Nachgefragt: Kollektiv-Betteln
■ Beamten- Nullrunde – ÖTV-Experte wettert gegen Bremer Sonderweg
Das Bundesland Bremen will über den Bundestag eine sogenannte Öffnungsklausel für die Besoldung der Bremer BeamtInnen durchpauken. Dann wäre der Senat nicht mehr an bundeseinheitliche Regelungen bei Gehaltserhöhungen gebunden. Geplant ist eine Nullrunde in der Gehaltsanhebung für die nächsten neun Monate. Das soll extra so im „Bezügeanpassungsgesetz“, das der Bundestag Ende vergangener Woche beraten hat, verankert werden. Das Problem: Die Öffnungsklausel wurde zunächst auf Eis gelegt. Die taz sprach über dieses lohntaktische Manöver und seine Auswirkungen auf die Verhandlungen zwischen der Gewerkschaft ÖTV und dem Senat für die Angestellten mit dem ÖTV-Experten Hans-Joachim Reimann:
taz: Herr Reimann, was würde passieren, wenn die Öffnungsklausel vom Bundestag gebilligt würde?
Hans-Joachim Reimann, ÖTV-Experte: Bremen müßte sich an keine Bundesregelung mehr halten und wäre damit völlig frei in der Besoldung. Zugleich hätte man den Beamten nicht eine einzige beschäftigungssichernde Maßnahme zugebilligt. Damit könnte völlig einseitig die Besoldungsanpassung ausgesetzt werden.
Verabschiedet sich Bremen damit als erstes Bundesland von den bundeseinheitlichen „Tarifen“ für Beamte?
Das ist im Prinzip richtig. Nur waren die Gehaltsverhandlungen eigentlich immer nur kollektives Betteln, da es nicht mit Tarifverhandlungen wie in der Industrie zu vergleichen ist.
Wäre den Bremer BeamtInnen denn noch eine weitere Nullrunde zuzumuten?
Mit Sicherheit nicht. Wir sind der Meinung, daß es wesentlich sinnvoller wäre, die Motivation der Beschäftigten zu fördern. Im Augenblick gibt es noch Verhandlungen über das Verwaltungsreformabkommen. Darin sollen über weitere Modernisierung weitere Effizienzsteigerungen durchgesetzt werden. Das ist wesentlich sinnvoller, als den Beamten verdiente Gehaltsforderungen vorzuenthalten.

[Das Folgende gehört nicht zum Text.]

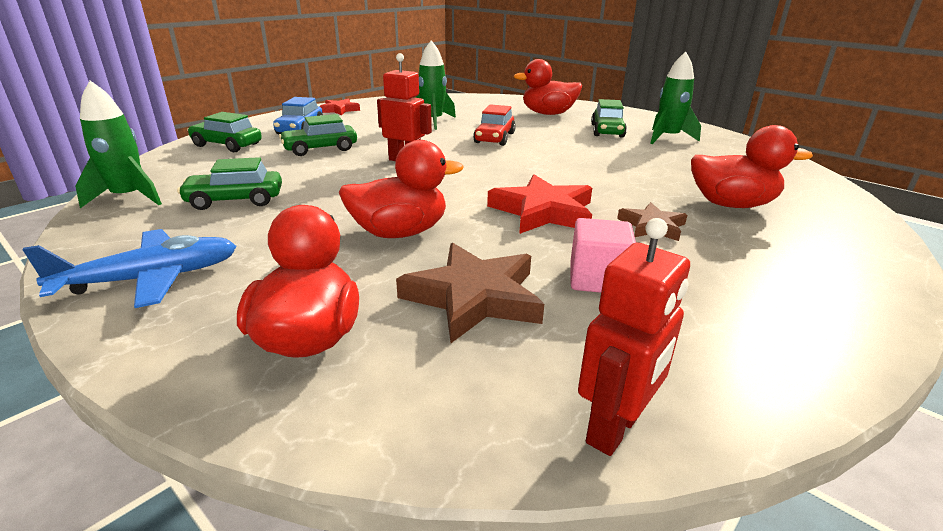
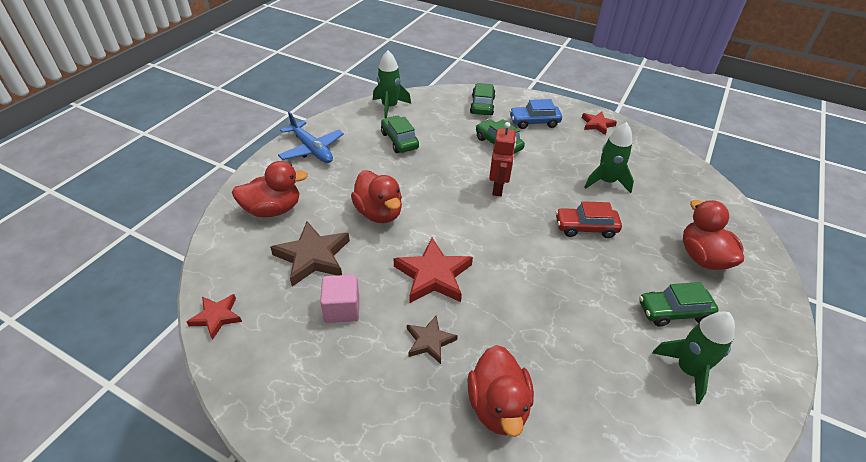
camera: 75 degrees right, 15 degrees up
(615, 429) = (216, 317): red robot -> red star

Werden diese Effizienzmaßnahmen nicht konterkarriert durch solche Nullnummern?
Mit Sicherheit – die Motivation wird natürlich nicht gesteigert. Schon gar nicht, wenn in anderen Bundesländern andere Regelungen – besonders bei der Arbeitszeit – bestehen. Dann wandern die Leute ab. Zum Beispiel nach Niedersachsen.
Wirkt sich das auch innerhalb Bremens aus, wenn etwa Beamte und Angestellte unterschiedliche Gehaltssteigerungen erhalten? Geht so der soziale Frieden im öffentlichen Dienst verloren?
Das kann nur zu erheblichen Spannungen führen. Man kann sich sehr gut vorstellen, daß solche Regelungen nicht gerade zur Verbesserung des Betriebsklimas beitragen.